■ **EXERCISE DIRECTIONS**
Pick each line containing "format" out of the records.

***** DATA TO PROCESS *****

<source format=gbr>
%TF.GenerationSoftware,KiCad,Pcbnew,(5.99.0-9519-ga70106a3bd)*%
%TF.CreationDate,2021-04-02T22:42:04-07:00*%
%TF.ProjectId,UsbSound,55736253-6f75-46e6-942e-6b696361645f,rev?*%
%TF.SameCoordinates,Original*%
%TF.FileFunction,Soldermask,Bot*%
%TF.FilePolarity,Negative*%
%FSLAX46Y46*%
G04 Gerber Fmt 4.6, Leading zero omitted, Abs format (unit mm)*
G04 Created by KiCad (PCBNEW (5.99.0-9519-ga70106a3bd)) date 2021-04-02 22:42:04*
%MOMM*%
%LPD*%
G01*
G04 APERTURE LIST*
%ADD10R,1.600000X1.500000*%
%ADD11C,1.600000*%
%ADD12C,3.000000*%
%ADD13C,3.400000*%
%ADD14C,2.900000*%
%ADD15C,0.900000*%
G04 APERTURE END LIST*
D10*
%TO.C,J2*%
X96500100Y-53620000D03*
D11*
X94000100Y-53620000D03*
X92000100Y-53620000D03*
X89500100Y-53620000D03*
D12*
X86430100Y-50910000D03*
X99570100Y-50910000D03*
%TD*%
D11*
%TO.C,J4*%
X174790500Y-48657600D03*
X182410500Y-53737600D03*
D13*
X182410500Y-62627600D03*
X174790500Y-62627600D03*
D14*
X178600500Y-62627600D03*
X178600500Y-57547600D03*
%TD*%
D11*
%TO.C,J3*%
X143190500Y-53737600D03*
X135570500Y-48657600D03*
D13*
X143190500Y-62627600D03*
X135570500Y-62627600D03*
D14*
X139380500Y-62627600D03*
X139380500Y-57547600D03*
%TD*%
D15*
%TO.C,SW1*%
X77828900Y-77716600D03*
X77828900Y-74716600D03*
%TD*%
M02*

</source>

*****
***** DATA TO PROCESS *****

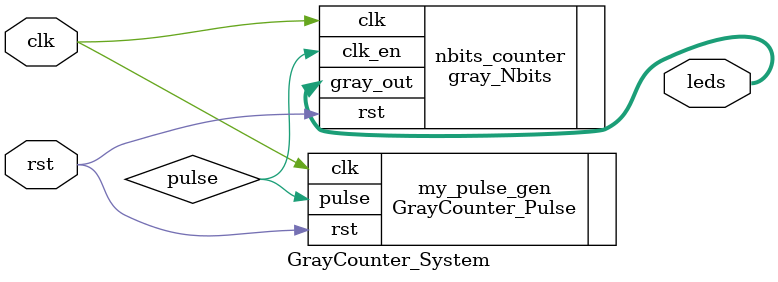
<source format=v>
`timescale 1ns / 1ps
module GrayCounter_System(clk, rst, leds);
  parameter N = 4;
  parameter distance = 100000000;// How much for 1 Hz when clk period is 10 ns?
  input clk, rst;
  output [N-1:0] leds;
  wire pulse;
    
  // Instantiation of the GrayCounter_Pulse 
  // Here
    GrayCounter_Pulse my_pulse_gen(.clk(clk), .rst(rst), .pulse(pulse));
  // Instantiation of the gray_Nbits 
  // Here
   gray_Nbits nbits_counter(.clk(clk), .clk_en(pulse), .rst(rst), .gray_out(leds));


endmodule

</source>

*****

■ **YOUR SOLUTION**
<source format=gbr>
G04 Gerber Fmt 4.6, Leading zero omitted, Abs format (unit mm)*
<source format=v>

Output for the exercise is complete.